__Directions for this task__
In your copy, set down the entries exactly and exclude the pictures.

== Segment start ==

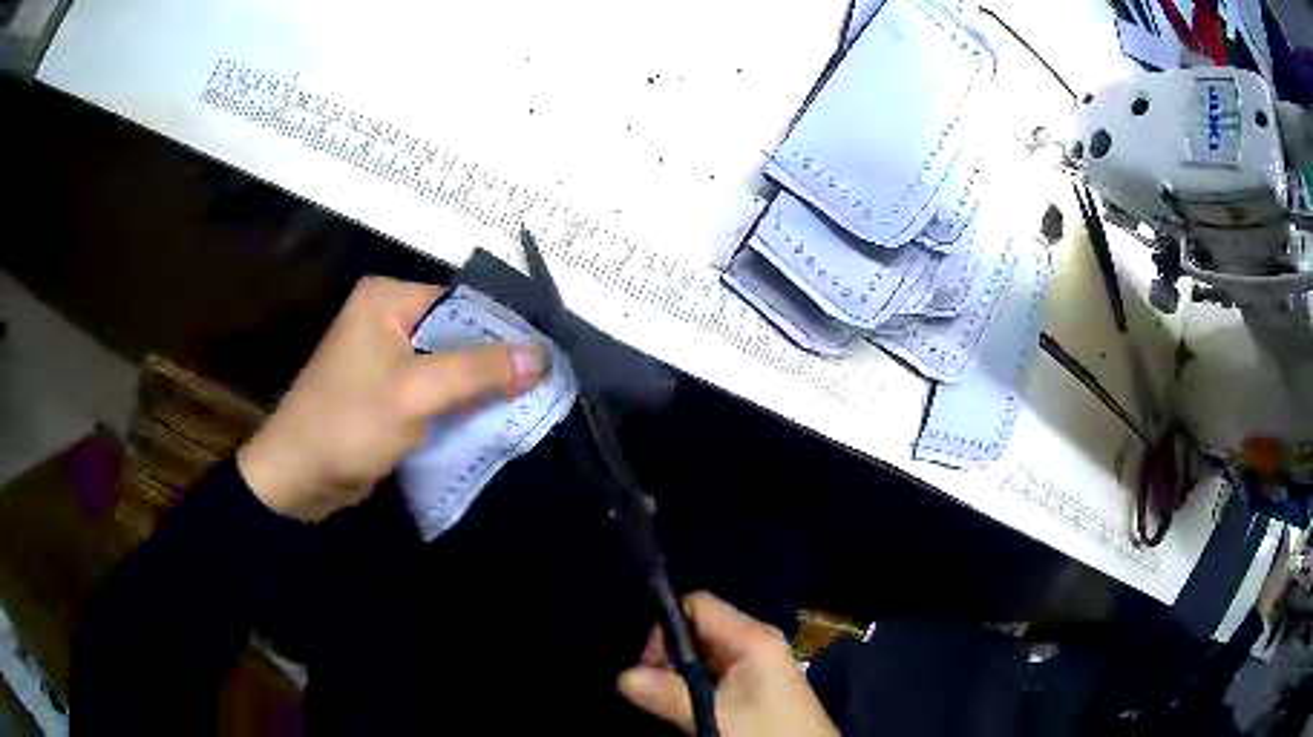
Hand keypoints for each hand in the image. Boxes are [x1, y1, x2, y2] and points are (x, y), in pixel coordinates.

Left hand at [237, 276, 545, 521]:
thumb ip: (479, 371)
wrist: (298, 478)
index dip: (504, 329)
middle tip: (545, 383)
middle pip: (456, 333)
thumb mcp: (416, 392)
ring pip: (447, 364)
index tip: (546, 357)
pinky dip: (459, 404)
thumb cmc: (349, 424)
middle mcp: (386, 318)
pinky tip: (492, 418)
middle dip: (494, 362)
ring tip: (530, 401)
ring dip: (480, 386)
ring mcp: (385, 356)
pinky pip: (434, 389)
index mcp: (387, 299)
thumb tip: (543, 356)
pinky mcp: (386, 390)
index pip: (461, 303)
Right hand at [618, 592, 837, 736]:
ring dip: (680, 674)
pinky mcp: (758, 683)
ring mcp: (759, 662)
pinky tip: (687, 705)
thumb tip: (622, 676)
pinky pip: (716, 671)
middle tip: (653, 688)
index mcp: (753, 636)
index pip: (697, 604)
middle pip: (698, 628)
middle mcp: (756, 640)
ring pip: (704, 653)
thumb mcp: (715, 716)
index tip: (648, 664)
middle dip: (669, 655)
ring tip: (667, 699)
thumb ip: (669, 695)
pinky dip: (696, 684)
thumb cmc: (766, 732)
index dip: (665, 627)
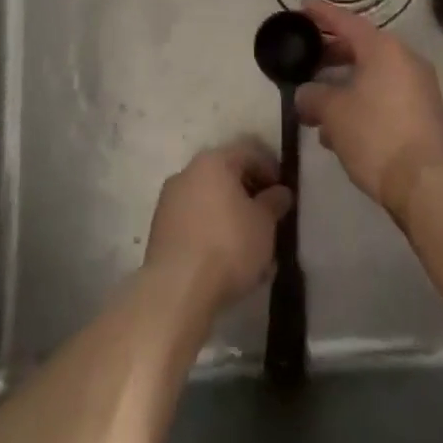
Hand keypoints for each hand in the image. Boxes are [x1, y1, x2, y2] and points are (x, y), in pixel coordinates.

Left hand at [145, 142, 293, 314]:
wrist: (176, 290)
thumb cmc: (228, 245)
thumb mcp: (264, 223)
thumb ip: (274, 202)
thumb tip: (280, 192)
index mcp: (214, 161)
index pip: (249, 152)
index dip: (271, 169)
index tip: (283, 194)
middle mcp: (188, 172)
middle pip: (226, 175)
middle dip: (249, 196)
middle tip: (268, 219)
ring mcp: (169, 201)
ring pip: (210, 202)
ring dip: (231, 218)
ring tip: (251, 248)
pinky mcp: (159, 231)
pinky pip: (194, 223)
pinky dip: (212, 233)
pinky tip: (227, 261)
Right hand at [295, 0, 442, 221]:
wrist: (427, 185)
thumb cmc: (376, 136)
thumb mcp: (334, 113)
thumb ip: (313, 96)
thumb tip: (306, 94)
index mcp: (384, 49)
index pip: (346, 22)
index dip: (322, 14)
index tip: (303, 6)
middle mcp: (406, 59)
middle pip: (362, 47)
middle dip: (332, 53)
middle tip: (307, 58)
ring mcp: (420, 87)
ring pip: (374, 75)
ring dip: (345, 84)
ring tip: (317, 104)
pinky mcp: (425, 114)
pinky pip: (386, 96)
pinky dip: (363, 102)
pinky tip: (340, 129)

== Segment end ==

__Task solution__
Hand keypoints for each hand in the image. Boxes are [x1, y1, x2, y2] and points are (x, y), in pixel coordinates.

Left hand at [237, 276, 545, 521]:
thumb ip: (479, 371)
wrist: (298, 478)
index dip: (504, 329)
middle tip: (545, 383)
middle pip: (456, 333)
thumb mcp: (416, 392)
ring pip: (447, 364)
index tip: (546, 357)
pinky dip: (459, 404)
thumb cmc: (349, 424)
middle mcp: (386, 318)
pinky tip: (492, 418)
middle dip: (494, 362)
ring tip: (530, 401)
ring dip: (480, 386)
ring mcp: (385, 356)
pinky pip: (434, 389)
index mcp: (387, 299)
thumb tip: (543, 356)
pinky mcp: (386, 390)
index pip: (461, 303)
Right hand at [618, 592, 837, 736]:
ring dip: (680, 674)
pinky mcp: (758, 683)
ring mcp: (759, 662)
pinky tip: (687, 705)
thumb tip: (622, 676)
pinky pip: (716, 671)
middle tip: (653, 688)
index mcp: (753, 636)
index pip: (697, 604)
middle pip: (698, 628)
middle mcp: (756, 640)
ring pip: (704, 653)
thumb mcp: (715, 716)
index tip: (648, 664)
middle dip: (669, 655)
ring tip: (667, 699)
thumb ip: (669, 695)
pinky dip: (696, 684)
thumb cmc: (766, 732)
index dip: (665, 627)
Hand keypoints for each hand in the image. Boxes are [x1, y1, x2, y2] and points are (x, y), in pixel coordinates.

Left hand at [145, 142, 293, 314]:
wrist: (176, 290)
thumb cmc: (228, 245)
thumb mcp: (264, 223)
thumb ip: (274, 202)
thumb tip: (280, 192)
index mcp: (214, 161)
index pip: (249, 152)
index dip: (271, 169)
index tip: (283, 194)
middle mcp: (188, 172)
middle pip: (226, 175)
middle dip: (249, 196)
middle tip: (268, 219)
ring mcp: (169, 201)
ring pip: (210, 202)
ring dip: (231, 218)
ring tip: (251, 248)
pinky mcp: (159, 231)
pinky pip: (194, 223)
pinky dip: (212, 233)
pinky tip: (227, 261)
Right hand at [295, 0, 442, 221]:
wrist: (427, 185)
thumb cmc: (376, 136)
thumb mcp: (334, 113)
thumb ip: (313, 96)
thumb tip: (306, 94)
index mcp: (384, 49)
index pip: (346, 22)
index dip: (322, 14)
index tip: (303, 6)
middle mcp: (406, 59)
middle pip: (362, 47)
middle dip: (332, 53)
middle tip: (307, 58)
ring mcp: (420, 87)
ring pip: (374, 75)
ring dip: (345, 84)
ring tip: (317, 104)
pinky mcp: (425, 114)
pinky pip: (386, 96)
pinky dip: (363, 102)
pinky tip: (340, 129)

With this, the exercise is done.